Blythe turned and walked down the sidewalk away from the entrance. She needed some quiet to collect her thoughts, and what better place to meditate and get Zen than the French Quarter she mocked herself. She felt a tap on her shoulder and turned with an expectant smile. “Oh... Robert.”
“Where have you been?” Robert asked with annoyance.
“I needed some air.”
“Why?” He was abrupt.
“Because these evenings can be long and tedious, Robert.”
Robert looked away in disgust. “Stop whining.”
Blythe’s jaw dropped. “I’m not whining. I’m stating a...”
He interrupted. “I need you up there, Blythe. It looks good to them. You know that. We’ve talked about how they value stability, and no one makes partner if they show up to these things alone.”
She thought he sounded like he was reading from a script. “Robert, lately, all of our dates have consisted of business dinners and the only times I’ve enjoyed myself is when Ellen is there. In fact, Ellen and I are a hell of a lot closer than you and I are right now.” She looked around to see if anyone was watching them, but they were far enough away that no one noticed. She spoke in hushed tones, just in case. “I’ll come back in. Just give me a minute.”
Robert lowered his voice and used a dulcet tone as if he were reasoning with a child. “Blythe, don’t cause a problem.”
“I’m not the one causing a problem!” Blythe snapped.
“Either come back in with me now or just go home.” His calm indicated that he knew he would naturally get what he wanted.
Blythe stared at him but didn’t speak. She was too stunned to speak. She watched as he coolly strode back into the restaurant as if he expected her to follow him. She stood there for a moment, trying to decide what to do. Then she followed Robert back inside and stood in the entry way; taking one last sip from her wine glass, she handed it to a server, turned around and left.
She began to walk home but stopped momentarily to see if Robert came back out for her. She didn’t see him. Instead, she caught a glimpse of that guy outside of Brennan’s turning around to find that she was gone. She pulled out her phone, dialed and took a deep breath. “I can’t do this anymore. I’m done.”
Review Rating: 4.5 LIGHTNING BOLTS
Review: Hey, can somebody pass the hot stuff?
Yeah, corny, I know. Just had to do that!
In review seriousness, I enjoyed this book. Blythe is an engaging character, and it was enjoyable to follow along with everything she's trying to accomplish. Love, life, and so much in general, Pass The Hot Stuff is a story that engages the reader, sweeps them into a journey full of laughter, tears, and emotion. I enjoyed Ms. Page's voice, as the writing is fresh, fun, and full of zing.
There were so many things that surprised me. The story is filled with twists and turns. I think Blythe is a character any woman can relate to...She's just trying to get by in a world full of craziness.
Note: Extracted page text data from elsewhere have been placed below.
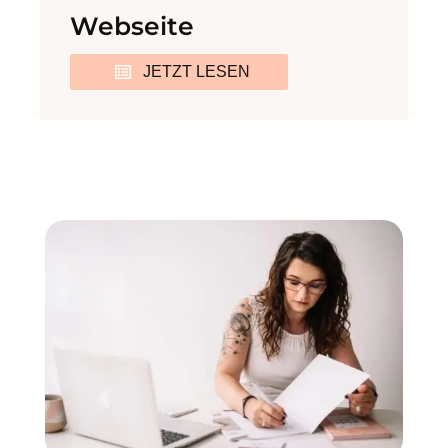
Webseite
JETZT LESEN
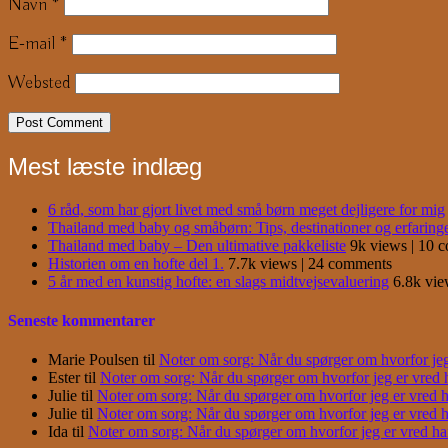
Navn
*
E-mail
*
Websted
Mest læste indlæg
6 råd, som har gjort livet med små børn meget dejligere for mig
Thailand med baby og småbørn: Tips, destinationer og erfaring
Thailand med baby – Den ultimative pakkeliste
9k views
|
10 
Historien om en hofte del 1.
7.7k views
|
24 comments
5 år med en kunstig hofte: en slags midtvejsevaluering
6.8k vi
Seneste kommentarer
Marie Poulsen
til
Noter om sorg: Når du spørger om hvorfor jeg e
Ester
til
Noter om sorg: Når du spørger om hvorfor jeg er vred har
Julie
til
Noter om sorg: Når du spørger om hvorfor jeg er vred har
Julie
til
Noter om sorg: Når du spørger om hvorfor jeg er vred har
Ida
til
Noter om sorg: Når du spørger om hvorfor jeg er vred har j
Her family...they crack me up!
Pass the Hot Stuff is more than just romance, it's a book that will make you think, and you come away after reading it with a good feeling. To me, that's very rewarding.
Dana Page was raised in Memphis, Tennessee. Born just down the road from Memphis in Helena, Arkansas, she considers the Mississippi River Delta her own personal inspiration. Having earned a degree in journalism from Texas A&M University, she has utilized her writing skills in varied areas - small-town politics, human interest stories and writing an entertainment column, to name a few. To support her writing habit, she has worked an odd job or two. Don't ask her about delivering singing telegrams; some things are best forgotten. Pass the Hot Stuffis Dana’s debut novel.